● **EXTRACT**:
++++++++++
Meanwhile, McNamara's buying spree continued. In October 2004, he paid more than €23 million for a seven-acre site with town centre zoning in Navan, Co Meath - the highest price ever for land in this fast-growing commuter town. Ten months earlier, he bought a 1.25-acre site at Fair Green, near Galway's Ceannt station, for about €6 million.

McNamara led one of the three groups bidding for the National Conference Centre, with Leopardstown Race Course as the proposed site, but pulled out of the contest in March 2005. He was also among the under-bidders for the Bank of Ireland headquarters on Baggot Street, bought for €200 million by rivals Landmark Developments and Quinlan Private.

But when the bank off-loaded 36 of its branches in a sale-and-leaseback deal, he managed to buy three of them - at Arran Quay, Merrion Row and Upper Leeson Street - for his personal pension fund.

He also led a consortium that bought the Champion Sports retail chain for €60 million from Paddy McKillen and Paul McGlade, who built it up.
++++++++++
● **RAW DATA**:

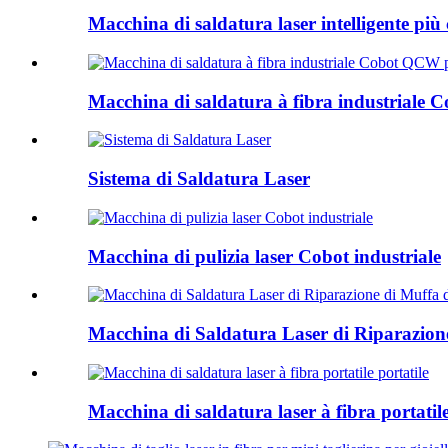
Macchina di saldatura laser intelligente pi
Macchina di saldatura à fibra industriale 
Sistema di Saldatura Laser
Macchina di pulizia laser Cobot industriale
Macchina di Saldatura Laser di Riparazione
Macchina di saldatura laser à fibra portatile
++++++++++
● **GOAL OF THE EXERCISE**:
Return the part of the McNamara passage from "Meanwhile, McNamara's buying" up to and including "about €6 million.", word for word. Rely only on the McNamara passage for this work.

● **TASK SOLUTION**:
Meanwhile, McNamara's buying spree continued. In October 2004, he paid more than €23 million for a seven-acre site with town centre zoning in Navan, Co Meath - the highest price ever for land in this fast-growing commuter town. Ten months earlier, he bought a 1.25-acre site at Fair Green, near Galway's Ceannt station, for about €6 million.